Instructions to follow ▸ Drop the pictures from the entries below, then reproduce the rest exactly.

Listed entries ▸
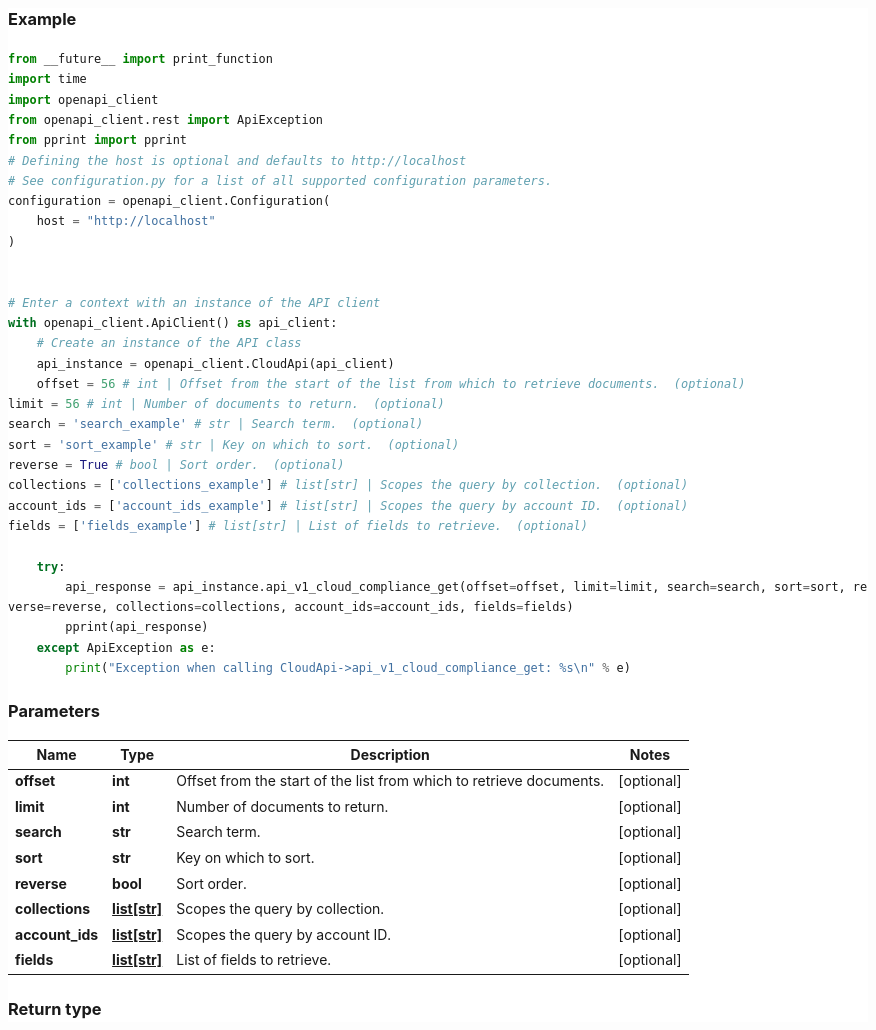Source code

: ### Example

```python
from __future__ import print_function
import time
import openapi_client
from openapi_client.rest import ApiException
from pprint import pprint
# Defining the host is optional and defaults to http://localhost
# See configuration.py for a list of all supported configuration parameters.
configuration = openapi_client.Configuration(
    host = "http://localhost"
)


# Enter a context with an instance of the API client
with openapi_client.ApiClient() as api_client:
    # Create an instance of the API class
    api_instance = openapi_client.CloudApi(api_client)
    offset = 56 # int | Offset from the start of the list from which to retrieve documents.  (optional)
limit = 56 # int | Number of documents to return.  (optional)
search = 'search_example' # str | Search term.  (optional)
sort = 'sort_example' # str | Key on which to sort.  (optional)
reverse = True # bool | Sort order.  (optional)
collections = ['collections_example'] # list[str] | Scopes the query by collection.  (optional)
account_ids = ['account_ids_example'] # list[str] | Scopes the query by account ID.  (optional)
fields = ['fields_example'] # list[str] | List of fields to retrieve.  (optional)

    try:
        api_response = api_instance.api_v1_cloud_compliance_get(offset=offset, limit=limit, search=search, sort=sort, reverse=reverse, collections=collections, account_ids=account_ids, fields=fields)
        pprint(api_response)
    except ApiException as e:
        print("Exception when calling CloudApi->api_v1_cloud_compliance_get: %s\n" % e)
```

### Parameters

Name | Type | Description  | Notes
------------- | ------------- | ------------- | -------------
 **offset** | **int**| Offset from the start of the list from which to retrieve documents.  | [optional] 
 **limit** | **int**| Number of documents to return.  | [optional] 
 **search** | **str**| Search term.  | [optional] 
 **sort** | **str**| Key on which to sort.  | [optional] 
 **reverse** | **bool**| Sort order.  | [optional] 
 **collections** | [**list[str]**](str.md)| Scopes the query by collection.  | [optional] 
 **account_ids** | [**list[str]**](str.md)| Scopes the query by account ID.  | [optional] 
 **fields** | [**list[str]**](str.md)| List of fields to retrieve.  | [optional] 

### Return type
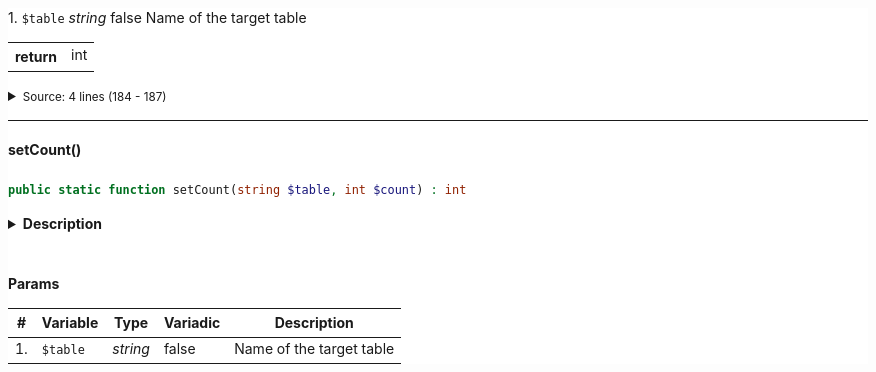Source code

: <tr>
<td>1.</td>
<td><code>$table</code></td>
<td><em>string
</em></td>
<td>false</td>
<td>Name of the target table</td>
</tr>


</tbody>
</table>



<table>
<tr>
<th style="vertical-align:top;">return</th>
<td>int
</td>
</tr>
</table>





<details><summary><small>Source: 4 lines (184 - 187)</small></summary></details>


<hr>

#### setCount()

```php
public static function setCount(string $table, int $count) : int
```

<details><summary style="margin-bottom:12px;"><strong>Description</strong></summary></details>



<table style="text-align:left">
</table>


**Params**

<table>
<thead>
<tr>
<th>#</th>
<th>Variable</th>
<th>Type</th>
<th>Variadic</th>
<th>Description</th>
</tr>
</thead>
<tbody>

<tr>
<td>1.</td>
<td><code>$table</code></td>
<td><em>string
</em></td>
<td>false</td>
<td>Name of the target table</td>
</tr>
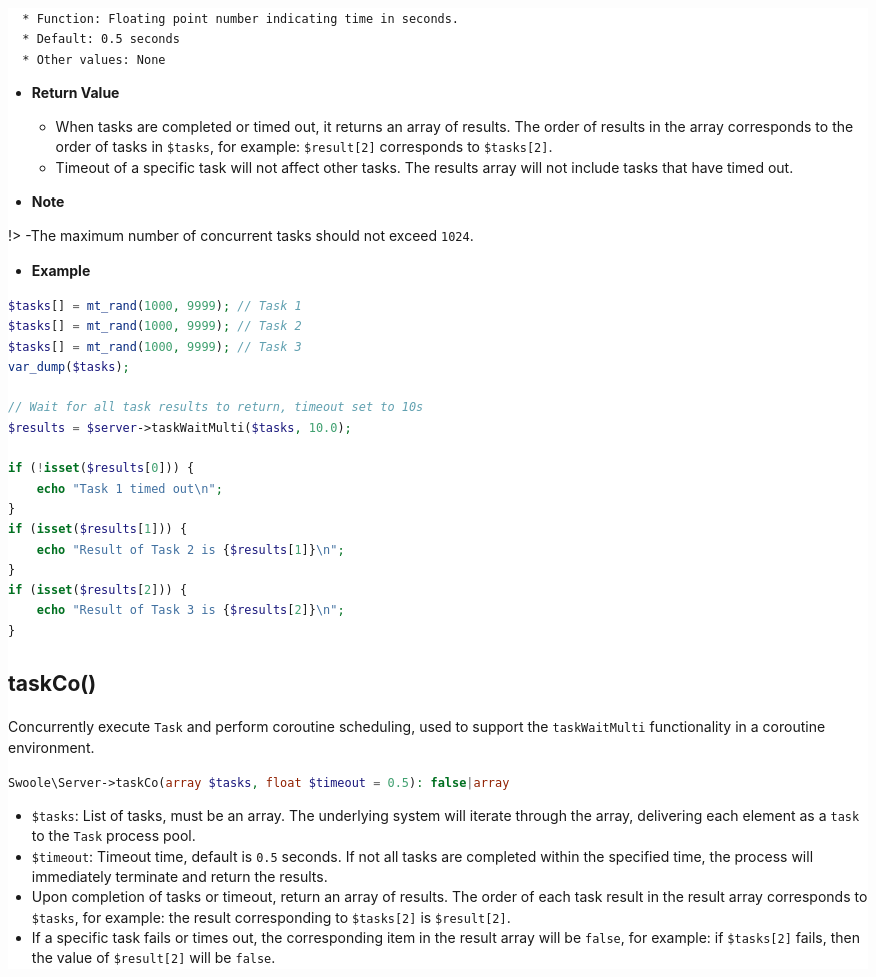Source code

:       * Function: Floating point number indicating time in seconds.
      * Default: 0.5 seconds
      * Other values: None

  * **Return Value**

    * When tasks are completed or timed out, it returns an array of results. The order of results in the array corresponds to the order of tasks in `$tasks`, for example: `$result[2]` corresponds to `$tasks[2]`.
    * Timeout of a specific task will not affect other tasks. The results array will not include tasks that have timed out.

  * **Note**

  !> -The maximum number of concurrent tasks should not exceed `1024`.

  * **Example**

```php
$tasks[] = mt_rand(1000, 9999); // Task 1
$tasks[] = mt_rand(1000, 9999); // Task 2
$tasks[] = mt_rand(1000, 9999); // Task 3
var_dump($tasks);

// Wait for all task results to return, timeout set to 10s
$results = $server->taskWaitMulti($tasks, 10.0);

if (!isset($results[0])) {
    echo "Task 1 timed out\n";
}
if (isset($results[1])) {
    echo "Result of Task 2 is {$results[1]}\n";
}
if (isset($results[2])) {
    echo "Result of Task 3 is {$results[2]}\n";
}
```
## taskCo()

Concurrently execute `Task` and perform coroutine scheduling, used to support the `taskWaitMulti` functionality in a coroutine environment.

```php
Swoole\Server->taskCo(array $tasks, float $timeout = 0.5): false|array
```

* `$tasks`: List of tasks, must be an array. The underlying system will iterate through the array, delivering each element as a `task` to the `Task` process pool.
* `$timeout`: Timeout time, default is `0.5` seconds. If not all tasks are completed within the specified time, the process will immediately terminate and return the results.
* Upon completion of tasks or timeout, return an array of results. The order of each task result in the result array corresponds to `$tasks`, for example: the result corresponding to `$tasks[2]` is `$result[2]`.
* If a specific task fails or times out, the corresponding item in the result array will be `false`, for example: if `$tasks[2]` fails, then the value of `$result[2]` will be `false`.
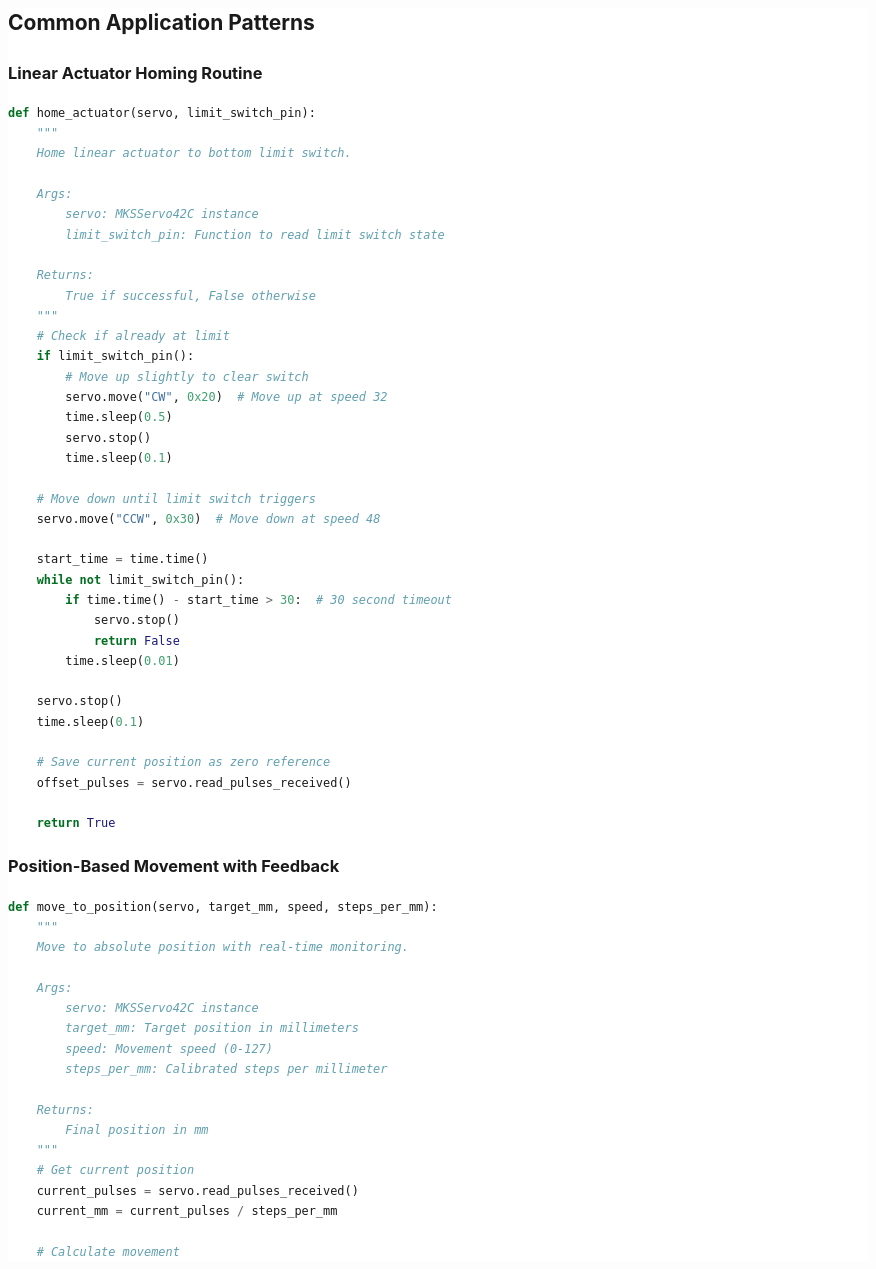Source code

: 
## Common Application Patterns

### Linear Actuator Homing Routine
```python
def home_actuator(servo, limit_switch_pin):
    """
    Home linear actuator to bottom limit switch.
    
    Args:
        servo: MKSServo42C instance
        limit_switch_pin: Function to read limit switch state
    
    Returns:
        True if successful, False otherwise
    """
    # Check if already at limit
    if limit_switch_pin():
        # Move up slightly to clear switch
        servo.move("CW", 0x20)  # Move up at speed 32
        time.sleep(0.5)
        servo.stop()
        time.sleep(0.1)
    
    # Move down until limit switch triggers
    servo.move("CCW", 0x30)  # Move down at speed 48
    
    start_time = time.time()
    while not limit_switch_pin():
        if time.time() - start_time > 30:  # 30 second timeout
            servo.stop()
            return False
        time.sleep(0.01)
    
    servo.stop()
    time.sleep(0.1)
    
    # Save current position as zero reference
    offset_pulses = servo.read_pulses_received()
    
    return True
```

### Position-Based Movement with Feedback
```python
def move_to_position(servo, target_mm, speed, steps_per_mm):
    """
    Move to absolute position with real-time monitoring.
    
    Args:
        servo: MKSServo42C instance
        target_mm: Target position in millimeters
        speed: Movement speed (0-127)
        steps_per_mm: Calibrated steps per millimeter
    
    Returns:
        Final position in mm
    """
    # Get current position
    current_pulses = servo.read_pulses_received()
    current_mm = current_pulses / steps_per_mm
    
    # Calculate movement
```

Task solution ▸
Source code

: ### Example

```python
from __future__ import print_function
import time
import openapi_client
from openapi_client.rest import ApiException
from pprint import pprint
# Defining the host is optional and defaults to http://localhost
# See configuration.py for a list of all supported configuration parameters.
configuration = openapi_client.Configuration(
    host = "http://localhost"
)


# Enter a context with an instance of the API client
with openapi_client.ApiClient() as api_client:
    # Create an instance of the API class
    api_instance = openapi_client.CloudApi(api_client)
    offset = 56 # int | Offset from the start of the list from which to retrieve documents.  (optional)
limit = 56 # int | Number of documents to return.  (optional)
search = 'search_example' # str | Search term.  (optional)
sort = 'sort_example' # str | Key on which to sort.  (optional)
reverse = True # bool | Sort order.  (optional)
collections = ['collections_example'] # list[str] | Scopes the query by collection.  (optional)
account_ids = ['account_ids_example'] # list[str] | Scopes the query by account ID.  (optional)
fields = ['fields_example'] # list[str] | List of fields to retrieve.  (optional)

    try:
        api_response = api_instance.api_v1_cloud_compliance_get(offset=offset, limit=limit, search=search, sort=sort, reverse=reverse, collections=collections, account_ids=account_ids, fields=fields)
        pprint(api_response)
    except ApiException as e:
        print("Exception when calling CloudApi->api_v1_cloud_compliance_get: %s\n" % e)
```

### Parameters

Name | Type | Description  | Notes
------------- | ------------- | ------------- | -------------
 **offset** | **int**| Offset from the start of the list from which to retrieve documents.  | [optional] 
 **limit** | **int**| Number of documents to return.  | [optional] 
 **search** | **str**| Search term.  | [optional] 
 **sort** | **str**| Key on which to sort.  | [optional] 
 **reverse** | **bool**| Sort order.  | [optional] 
 **collections** | [**list[str]**](str.md)| Scopes the query by collection.  | [optional] 
 **account_ids** | [**list[str]**](str.md)| Scopes the query by account ID.  | [optional] 
 **fields** | [**list[str]**](str.md)| List of fields to retrieve.  | [optional] 

### Return type
Source code

: <tr>
<td>1.</td>
<td><code>$table</code></td>
<td><em>string
</em></td>
<td>false</td>
<td>Name of the target table</td>
</tr>


</tbody>
</table>



<table>
<tr>
<th style="vertical-align:top;">return</th>
<td>int
</td>
</tr>
</table>





<details><summary><small>Source: 4 lines (184 - 187)</small></summary></details>


<hr>

#### setCount()

```php
public static function setCount(string $table, int $count) : int
```

<details><summary style="margin-bottom:12px;"><strong>Description</strong></summary></details>



<table style="text-align:left">
</table>


**Params**

<table>
<thead>
<tr>
<th>#</th>
<th>Variable</th>
<th>Type</th>
<th>Variadic</th>
<th>Description</th>
</tr>
</thead>
<tbody>

<tr>
<td>1.</td>
<td><code>$table</code></td>
<td><em>string
</em></td>
<td>false</td>
<td>Name of the target table</td>
</tr>
Source code

:       * Function: Floating point number indicating time in seconds.
      * Default: 0.5 seconds
      * Other values: None

  * **Return Value**

    * When tasks are completed or timed out, it returns an array of results. The order of results in the array corresponds to the order of tasks in `$tasks`, for example: `$result[2]` corresponds to `$tasks[2]`.
    * Timeout of a specific task will not affect other tasks. The results array will not include tasks that have timed out.

  * **Note**

  !> -The maximum number of concurrent tasks should not exceed `1024`.

  * **Example**

```php
$tasks[] = mt_rand(1000, 9999); // Task 1
$tasks[] = mt_rand(1000, 9999); // Task 2
$tasks[] = mt_rand(1000, 9999); // Task 3
var_dump($tasks);

// Wait for all task results to return, timeout set to 10s
$results = $server->taskWaitMulti($tasks, 10.0);

if (!isset($results[0])) {
    echo "Task 1 timed out\n";
}
if (isset($results[1])) {
    echo "Result of Task 2 is {$results[1]}\n";
}
if (isset($results[2])) {
    echo "Result of Task 3 is {$results[2]}\n";
}
```
## taskCo()

Concurrently execute `Task` and perform coroutine scheduling, used to support the `taskWaitMulti` functionality in a coroutine environment.

```php
Swoole\Server->taskCo(array $tasks, float $timeout = 0.5): false|array
```

* `$tasks`: List of tasks, must be an array. The underlying system will iterate through the array, delivering each element as a `task` to the `Task` process pool.
* `$timeout`: Timeout time, default is `0.5` seconds. If not all tasks are completed within the specified time, the process will immediately terminate and return the results.
* Upon completion of tasks or timeout, return an array of results. The order of each task result in the result array corresponds to `$tasks`, for example: the result corresponding to `$tasks[2]` is `$result[2]`.
* If a specific task fails or times out, the corresponding item in the result array will be `false`, for example: if `$tasks[2]` fails, then the value of `$result[2]` will be `false`.
Source code

: 
## Common Application Patterns

### Linear Actuator Homing Routine
```python
def home_actuator(servo, limit_switch_pin):
    """
    Home linear actuator to bottom limit switch.
    
    Args:
        servo: MKSServo42C instance
        limit_switch_pin: Function to read limit switch state
    
    Returns:
        True if successful, False otherwise
    """
    # Check if already at limit
    if limit_switch_pin():
        # Move up slightly to clear switch
        servo.move("CW", 0x20)  # Move up at speed 32
        time.sleep(0.5)
        servo.stop()
        time.sleep(0.1)
    
    # Move down until limit switch triggers
    servo.move("CCW", 0x30)  # Move down at speed 48
    
    start_time = time.time()
    while not limit_switch_pin():
        if time.time() - start_time > 30:  # 30 second timeout
            servo.stop()
            return False
        time.sleep(0.01)
    
    servo.stop()
    time.sleep(0.1)
    
    # Save current position as zero reference
    offset_pulses = servo.read_pulses_received()
    
    return True
```

### Position-Based Movement with Feedback
```python
def move_to_position(servo, target_mm, speed, steps_per_mm):
    """
    Move to absolute position with real-time monitoring.
    
    Args:
        servo: MKSServo42C instance
        target_mm: Target position in millimeters
        speed: Movement speed (0-127)
        steps_per_mm: Calibrated steps per millimeter
    
    Returns:
        Final position in mm
    """
    # Get current position
    current_pulses = servo.read_pulses_received()
    current_mm = current_pulses / steps_per_mm
    
    # Calculate movement
```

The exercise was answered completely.